**The problem:**
What lines of the data below hold the string "Right"? Copy each one.
Exercise data: Begin
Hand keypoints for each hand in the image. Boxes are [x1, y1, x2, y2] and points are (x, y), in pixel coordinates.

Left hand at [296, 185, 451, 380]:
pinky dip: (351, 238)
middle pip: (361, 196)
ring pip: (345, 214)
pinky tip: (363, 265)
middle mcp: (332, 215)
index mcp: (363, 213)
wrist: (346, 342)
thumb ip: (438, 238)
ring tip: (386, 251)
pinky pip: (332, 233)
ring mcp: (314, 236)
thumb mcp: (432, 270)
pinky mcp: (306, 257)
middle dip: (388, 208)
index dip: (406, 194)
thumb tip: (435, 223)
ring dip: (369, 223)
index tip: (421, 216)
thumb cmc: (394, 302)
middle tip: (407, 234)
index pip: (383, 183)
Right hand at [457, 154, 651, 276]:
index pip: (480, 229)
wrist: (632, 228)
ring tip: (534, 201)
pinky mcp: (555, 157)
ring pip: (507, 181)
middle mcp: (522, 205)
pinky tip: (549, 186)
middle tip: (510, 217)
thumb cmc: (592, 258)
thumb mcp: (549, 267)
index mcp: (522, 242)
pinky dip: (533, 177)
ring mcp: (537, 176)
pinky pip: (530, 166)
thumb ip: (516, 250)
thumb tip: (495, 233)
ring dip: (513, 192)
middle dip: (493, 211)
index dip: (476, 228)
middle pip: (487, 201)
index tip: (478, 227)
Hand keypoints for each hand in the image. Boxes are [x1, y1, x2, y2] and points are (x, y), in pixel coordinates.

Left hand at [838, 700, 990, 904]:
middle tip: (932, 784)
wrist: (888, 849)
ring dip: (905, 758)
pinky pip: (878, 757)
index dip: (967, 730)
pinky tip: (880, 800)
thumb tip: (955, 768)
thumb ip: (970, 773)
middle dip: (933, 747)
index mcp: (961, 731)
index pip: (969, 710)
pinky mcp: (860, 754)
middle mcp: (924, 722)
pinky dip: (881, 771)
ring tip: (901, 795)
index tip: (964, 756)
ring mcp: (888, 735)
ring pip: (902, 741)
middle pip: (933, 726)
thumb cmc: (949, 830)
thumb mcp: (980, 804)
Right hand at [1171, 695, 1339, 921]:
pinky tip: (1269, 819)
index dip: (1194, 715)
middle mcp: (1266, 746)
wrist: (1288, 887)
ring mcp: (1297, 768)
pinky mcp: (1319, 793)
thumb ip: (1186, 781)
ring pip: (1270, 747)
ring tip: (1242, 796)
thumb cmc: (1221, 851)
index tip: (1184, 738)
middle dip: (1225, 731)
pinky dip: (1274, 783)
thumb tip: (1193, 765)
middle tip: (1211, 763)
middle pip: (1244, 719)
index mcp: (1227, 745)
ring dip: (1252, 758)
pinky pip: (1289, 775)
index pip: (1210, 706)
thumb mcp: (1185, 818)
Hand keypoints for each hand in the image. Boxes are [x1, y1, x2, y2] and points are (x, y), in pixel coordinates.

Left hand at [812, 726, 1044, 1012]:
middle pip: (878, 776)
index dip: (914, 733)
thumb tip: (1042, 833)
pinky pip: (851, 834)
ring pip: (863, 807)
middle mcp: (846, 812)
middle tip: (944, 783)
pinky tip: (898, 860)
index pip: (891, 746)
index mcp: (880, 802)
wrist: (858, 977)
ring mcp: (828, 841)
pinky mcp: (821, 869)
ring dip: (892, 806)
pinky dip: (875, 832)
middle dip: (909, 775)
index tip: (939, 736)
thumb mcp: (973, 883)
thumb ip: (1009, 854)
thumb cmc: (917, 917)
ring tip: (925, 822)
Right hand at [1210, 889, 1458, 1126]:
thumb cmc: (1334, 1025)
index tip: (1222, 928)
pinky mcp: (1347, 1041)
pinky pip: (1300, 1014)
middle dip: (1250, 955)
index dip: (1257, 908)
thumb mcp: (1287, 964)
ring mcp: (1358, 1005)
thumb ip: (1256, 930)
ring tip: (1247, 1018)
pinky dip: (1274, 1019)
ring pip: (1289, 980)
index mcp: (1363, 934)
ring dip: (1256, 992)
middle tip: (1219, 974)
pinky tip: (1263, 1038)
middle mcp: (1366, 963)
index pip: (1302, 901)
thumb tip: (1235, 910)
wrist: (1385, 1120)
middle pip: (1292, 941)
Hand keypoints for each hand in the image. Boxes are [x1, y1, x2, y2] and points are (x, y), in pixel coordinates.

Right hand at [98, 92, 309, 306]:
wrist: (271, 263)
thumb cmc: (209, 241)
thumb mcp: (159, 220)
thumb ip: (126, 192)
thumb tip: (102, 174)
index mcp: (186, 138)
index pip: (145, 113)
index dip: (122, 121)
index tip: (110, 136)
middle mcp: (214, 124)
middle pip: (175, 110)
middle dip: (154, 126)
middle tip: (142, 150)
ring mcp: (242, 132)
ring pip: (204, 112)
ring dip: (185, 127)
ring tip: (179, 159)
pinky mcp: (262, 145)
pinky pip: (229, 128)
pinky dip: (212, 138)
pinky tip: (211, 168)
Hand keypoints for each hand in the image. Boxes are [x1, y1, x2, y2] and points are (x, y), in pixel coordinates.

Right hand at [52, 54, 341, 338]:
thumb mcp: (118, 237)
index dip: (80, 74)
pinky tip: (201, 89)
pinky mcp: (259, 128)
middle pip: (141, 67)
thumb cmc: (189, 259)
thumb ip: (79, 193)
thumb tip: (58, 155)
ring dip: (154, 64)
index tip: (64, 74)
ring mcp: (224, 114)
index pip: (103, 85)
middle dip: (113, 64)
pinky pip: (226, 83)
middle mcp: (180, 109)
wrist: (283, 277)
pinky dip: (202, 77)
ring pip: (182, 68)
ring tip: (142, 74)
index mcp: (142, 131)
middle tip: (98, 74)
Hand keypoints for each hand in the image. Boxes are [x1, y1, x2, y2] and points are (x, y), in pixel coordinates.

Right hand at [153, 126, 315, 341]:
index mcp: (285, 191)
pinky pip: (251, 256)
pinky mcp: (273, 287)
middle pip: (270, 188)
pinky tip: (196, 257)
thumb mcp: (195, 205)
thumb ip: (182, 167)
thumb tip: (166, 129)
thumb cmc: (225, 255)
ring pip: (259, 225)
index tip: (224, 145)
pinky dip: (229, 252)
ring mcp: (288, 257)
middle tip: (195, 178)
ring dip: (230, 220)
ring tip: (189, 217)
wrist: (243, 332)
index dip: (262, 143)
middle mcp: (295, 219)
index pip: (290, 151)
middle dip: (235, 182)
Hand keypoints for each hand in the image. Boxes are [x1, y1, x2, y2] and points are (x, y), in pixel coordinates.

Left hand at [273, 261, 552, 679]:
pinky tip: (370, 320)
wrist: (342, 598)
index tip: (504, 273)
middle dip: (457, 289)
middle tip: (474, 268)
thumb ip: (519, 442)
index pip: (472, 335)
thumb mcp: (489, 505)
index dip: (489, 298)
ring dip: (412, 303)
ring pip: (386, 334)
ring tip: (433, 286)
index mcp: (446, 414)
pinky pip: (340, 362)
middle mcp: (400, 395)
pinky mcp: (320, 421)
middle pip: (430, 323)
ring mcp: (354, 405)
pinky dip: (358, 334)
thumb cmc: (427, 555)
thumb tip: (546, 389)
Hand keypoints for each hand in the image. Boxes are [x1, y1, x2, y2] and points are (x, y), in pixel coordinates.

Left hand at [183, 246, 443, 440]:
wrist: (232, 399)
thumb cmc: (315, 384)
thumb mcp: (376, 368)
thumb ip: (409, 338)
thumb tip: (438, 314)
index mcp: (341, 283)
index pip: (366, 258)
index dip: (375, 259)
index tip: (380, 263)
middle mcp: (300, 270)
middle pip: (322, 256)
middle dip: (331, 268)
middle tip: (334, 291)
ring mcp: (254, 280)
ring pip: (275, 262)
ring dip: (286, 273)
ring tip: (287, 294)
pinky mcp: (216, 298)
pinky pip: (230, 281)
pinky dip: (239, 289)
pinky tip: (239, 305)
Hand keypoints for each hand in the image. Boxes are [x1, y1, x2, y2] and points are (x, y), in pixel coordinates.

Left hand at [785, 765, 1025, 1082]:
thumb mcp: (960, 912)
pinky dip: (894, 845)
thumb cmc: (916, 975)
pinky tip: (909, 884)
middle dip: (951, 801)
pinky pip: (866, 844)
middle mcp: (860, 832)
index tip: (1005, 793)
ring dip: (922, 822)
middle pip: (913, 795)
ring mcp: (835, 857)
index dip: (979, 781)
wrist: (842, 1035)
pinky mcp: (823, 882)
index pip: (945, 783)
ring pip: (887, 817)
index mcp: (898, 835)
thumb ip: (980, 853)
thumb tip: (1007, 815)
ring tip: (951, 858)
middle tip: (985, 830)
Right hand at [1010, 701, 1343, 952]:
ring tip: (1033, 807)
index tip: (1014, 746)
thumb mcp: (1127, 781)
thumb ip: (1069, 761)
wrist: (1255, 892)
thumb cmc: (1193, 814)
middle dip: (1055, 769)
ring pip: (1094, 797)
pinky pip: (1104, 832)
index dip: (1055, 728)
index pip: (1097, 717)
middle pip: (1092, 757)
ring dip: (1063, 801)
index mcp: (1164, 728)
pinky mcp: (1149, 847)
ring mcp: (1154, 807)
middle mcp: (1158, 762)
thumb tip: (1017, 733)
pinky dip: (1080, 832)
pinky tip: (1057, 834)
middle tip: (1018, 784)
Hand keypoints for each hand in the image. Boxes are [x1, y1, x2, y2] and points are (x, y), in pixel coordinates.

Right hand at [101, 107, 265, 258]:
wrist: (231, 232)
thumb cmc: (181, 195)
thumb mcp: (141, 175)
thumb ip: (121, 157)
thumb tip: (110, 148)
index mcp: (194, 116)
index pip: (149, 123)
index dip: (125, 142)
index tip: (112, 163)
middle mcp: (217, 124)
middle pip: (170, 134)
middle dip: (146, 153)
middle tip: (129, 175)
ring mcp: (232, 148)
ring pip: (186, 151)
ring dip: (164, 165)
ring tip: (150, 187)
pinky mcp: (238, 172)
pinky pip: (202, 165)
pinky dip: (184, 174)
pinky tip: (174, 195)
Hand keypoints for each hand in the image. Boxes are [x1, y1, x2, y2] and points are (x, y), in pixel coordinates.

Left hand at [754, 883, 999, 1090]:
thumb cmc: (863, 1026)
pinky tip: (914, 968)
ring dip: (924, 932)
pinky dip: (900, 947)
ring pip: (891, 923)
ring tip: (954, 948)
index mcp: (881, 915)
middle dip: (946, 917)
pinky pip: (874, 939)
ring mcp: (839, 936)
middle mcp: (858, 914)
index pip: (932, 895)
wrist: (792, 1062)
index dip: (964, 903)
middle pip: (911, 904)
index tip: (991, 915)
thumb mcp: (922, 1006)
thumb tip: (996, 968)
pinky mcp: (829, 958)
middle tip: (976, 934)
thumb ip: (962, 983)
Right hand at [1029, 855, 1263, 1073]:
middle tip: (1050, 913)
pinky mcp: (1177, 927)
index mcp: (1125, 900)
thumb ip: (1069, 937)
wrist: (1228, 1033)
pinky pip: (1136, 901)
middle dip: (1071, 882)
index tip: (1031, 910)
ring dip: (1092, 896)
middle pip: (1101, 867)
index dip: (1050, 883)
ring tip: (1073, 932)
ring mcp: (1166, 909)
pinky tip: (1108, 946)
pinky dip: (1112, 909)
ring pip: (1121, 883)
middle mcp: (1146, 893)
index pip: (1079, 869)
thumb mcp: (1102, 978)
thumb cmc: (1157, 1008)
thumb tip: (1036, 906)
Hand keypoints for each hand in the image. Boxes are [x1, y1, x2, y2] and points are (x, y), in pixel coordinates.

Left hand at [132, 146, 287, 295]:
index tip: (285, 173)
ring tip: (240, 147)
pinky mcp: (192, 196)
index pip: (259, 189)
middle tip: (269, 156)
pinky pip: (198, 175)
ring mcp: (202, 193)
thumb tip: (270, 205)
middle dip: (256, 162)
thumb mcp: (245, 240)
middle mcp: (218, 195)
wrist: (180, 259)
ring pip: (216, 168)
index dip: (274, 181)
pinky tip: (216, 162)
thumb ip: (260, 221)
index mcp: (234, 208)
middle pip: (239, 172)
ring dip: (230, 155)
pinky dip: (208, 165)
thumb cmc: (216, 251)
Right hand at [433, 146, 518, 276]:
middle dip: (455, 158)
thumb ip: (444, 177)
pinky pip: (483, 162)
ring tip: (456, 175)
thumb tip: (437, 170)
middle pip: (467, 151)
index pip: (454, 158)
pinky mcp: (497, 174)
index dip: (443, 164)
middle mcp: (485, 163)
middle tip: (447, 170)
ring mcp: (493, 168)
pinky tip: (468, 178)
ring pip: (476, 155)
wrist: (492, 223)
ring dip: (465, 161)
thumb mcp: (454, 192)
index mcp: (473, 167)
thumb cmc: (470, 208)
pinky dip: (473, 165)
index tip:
Exercise data: End
**Answer space:**
Right hand at [457, 154, 651, 276]:
Right hand at [1171, 695, 1339, 921]:
Right hand at [1210, 889, 1458, 1126]:
Right hand at [98, 92, 309, 306]:
Right hand at [52, 54, 341, 338]:
Right hand at [153, 126, 315, 341]:
Right hand at [1010, 701, 1343, 952]:
Right hand at [101, 107, 265, 258]:
Right hand at [1029, 855, 1263, 1073]:
Right hand at [433, 146, 518, 276]:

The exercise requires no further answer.